Transcribed page contents
=======

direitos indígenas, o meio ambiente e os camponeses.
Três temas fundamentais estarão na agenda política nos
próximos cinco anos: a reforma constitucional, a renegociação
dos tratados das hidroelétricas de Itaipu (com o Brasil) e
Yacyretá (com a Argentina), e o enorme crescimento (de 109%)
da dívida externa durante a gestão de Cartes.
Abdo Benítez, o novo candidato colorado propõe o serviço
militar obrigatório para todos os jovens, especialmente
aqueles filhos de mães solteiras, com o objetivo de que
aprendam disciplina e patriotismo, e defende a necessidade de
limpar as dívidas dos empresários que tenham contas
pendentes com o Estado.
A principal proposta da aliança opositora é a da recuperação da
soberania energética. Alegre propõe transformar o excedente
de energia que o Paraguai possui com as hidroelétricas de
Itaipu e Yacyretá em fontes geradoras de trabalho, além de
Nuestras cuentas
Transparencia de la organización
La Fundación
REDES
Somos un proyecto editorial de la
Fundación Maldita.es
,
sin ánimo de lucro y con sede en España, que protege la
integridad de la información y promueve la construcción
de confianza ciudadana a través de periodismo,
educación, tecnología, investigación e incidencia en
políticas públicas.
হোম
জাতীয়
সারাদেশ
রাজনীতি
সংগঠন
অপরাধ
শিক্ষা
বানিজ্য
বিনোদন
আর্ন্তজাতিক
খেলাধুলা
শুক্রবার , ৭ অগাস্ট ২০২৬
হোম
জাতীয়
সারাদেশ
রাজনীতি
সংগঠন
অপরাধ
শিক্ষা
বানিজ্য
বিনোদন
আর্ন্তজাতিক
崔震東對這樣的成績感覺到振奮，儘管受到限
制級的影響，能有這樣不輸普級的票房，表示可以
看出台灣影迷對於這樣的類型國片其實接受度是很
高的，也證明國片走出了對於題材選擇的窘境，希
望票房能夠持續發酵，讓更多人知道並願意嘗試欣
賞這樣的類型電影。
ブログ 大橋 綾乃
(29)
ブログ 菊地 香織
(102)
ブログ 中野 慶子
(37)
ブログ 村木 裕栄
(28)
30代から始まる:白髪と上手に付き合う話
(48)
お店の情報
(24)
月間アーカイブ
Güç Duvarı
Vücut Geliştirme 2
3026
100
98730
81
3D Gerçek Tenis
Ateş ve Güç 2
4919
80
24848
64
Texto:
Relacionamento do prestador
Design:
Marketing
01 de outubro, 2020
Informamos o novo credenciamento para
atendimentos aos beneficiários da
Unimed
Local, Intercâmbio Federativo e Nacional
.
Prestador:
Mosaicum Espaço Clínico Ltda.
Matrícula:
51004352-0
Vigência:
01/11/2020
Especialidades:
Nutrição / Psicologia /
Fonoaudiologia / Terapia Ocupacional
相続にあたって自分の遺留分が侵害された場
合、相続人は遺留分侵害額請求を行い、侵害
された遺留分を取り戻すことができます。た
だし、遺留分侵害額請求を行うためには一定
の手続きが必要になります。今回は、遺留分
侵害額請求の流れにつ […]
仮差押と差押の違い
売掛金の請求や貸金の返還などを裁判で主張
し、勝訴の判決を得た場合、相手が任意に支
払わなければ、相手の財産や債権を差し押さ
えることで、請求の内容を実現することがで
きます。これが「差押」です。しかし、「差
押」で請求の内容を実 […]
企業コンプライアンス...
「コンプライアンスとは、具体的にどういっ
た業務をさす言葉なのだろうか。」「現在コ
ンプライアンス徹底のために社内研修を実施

=======

TO DO: Output the text of every row above, line for line and unchanged.

RESULT FOR THIS TASK:
direitos indígenas, o meio ambiente e os camponeses.
Três temas fundamentais estarão na agenda política nos
próximos cinco anos: a reforma constitucional, a renegociação
dos tratados das hidroelétricas de Itaipu (com o Brasil) e
Yacyretá (com a Argentina), e o enorme crescimento (de 109%)
da dívida externa durante a gestão de Cartes.
Abdo Benítez, o novo candidato colorado propõe o serviço
militar obrigatório para todos os jovens, especialmente
aqueles filhos de mães solteiras, com o objetivo de que
aprendam disciplina e patriotismo, e defende a necessidade de
limpar as dívidas dos empresários que tenham contas
pendentes com o Estado.
A principal proposta da aliança opositora é a da recuperação da
soberania energética. Alegre propõe transformar o excedente
de energia que o Paraguai possui com as hidroelétricas de
Itaipu e Yacyretá em fontes geradoras de trabalho, além de
Nuestras cuentas
Transparencia de la organización
La Fundación
REDES
Somos un proyecto editorial de la
Fundación Maldita.es
,
sin ánimo de lucro y con sede en España, que protege la
integridad de la información y promueve la construcción
de confianza ciudadana a través de periodismo,
educación, tecnología, investigación e incidencia en
políticas públicas.
হোম
জাতীয়
সারাদেশ
রাজনীতি
সংগঠন
অপরাধ
শিক্ষা
বানিজ্য
বিনোদন
আর্ন্তজাতিক
খেলাধুলা
শুক্রবার , ৭ অগাস্ট ২০২৬
হোম
জাতীয়
সারাদেশ
রাজনীতি
সংগঠন
অপরাধ
শিক্ষা
বানিজ্য
বিনোদন
আর্ন্তজাতিক
崔震東對這樣的成績感覺到振奮，儘管受到限
制級的影響，能有這樣不輸普級的票房，表示可以
看出台灣影迷對於這樣的類型國片其實接受度是很
高的，也證明國片走出了對於題材選擇的窘境，希
望票房能夠持續發酵，讓更多人知道並願意嘗試欣
賞這樣的類型電影。
ブログ 大橋 綾乃
(29)
ブログ 菊地 香織
(102)
ブログ 中野 慶子
(37)
ブログ 村木 裕栄
(28)
30代から始まる:白髪と上手に付き合う話
(48)
お店の情報
(24)
月間アーカイブ
Güç Duvarı
Vücut Geliştirme 2
3026
100
98730
81
3D Gerçek Tenis
Ateş ve Güç 2
4919
80
24848
64
Texto:
Relacionamento do prestador
Design:
Marketing
01 de outubro, 2020
Informamos o novo credenciamento para
atendimentos aos beneficiários da
Unimed
Local, Intercâmbio Federativo e Nacional
.
Prestador:
Mosaicum Espaço Clínico Ltda.
Matrícula:
51004352-0
Vigência:
01/11/2020
Especialidades:
Nutrição / Psicologia /
Fonoaudiologia / Terapia Ocupacional
相続にあたって自分の遺留分が侵害された場
合、相続人は遺留分侵害額請求を行い、侵害
された遺留分を取り戻すことができます。た
だし、遺留分侵害額請求を行うためには一定
の手続きが必要になります。今回は、遺留分
侵害額請求の流れにつ […]
仮差押と差押の違い
売掛金の請求や貸金の返還などを裁判で主張
し、勝訴の判決を得た場合、相手が任意に支
払わなければ、相手の財産や債権を差し押さ
えることで、請求の内容を実現することがで
きます。これが「差押」です。しかし、「差
押」で請求の内容を実 […]
企業コンプライアンス...
「コンプライアンスとは、具体的にどういっ
た業務をさす言葉なのだろうか。」「現在コ
ンプライアンス徹底のために社内研修を実施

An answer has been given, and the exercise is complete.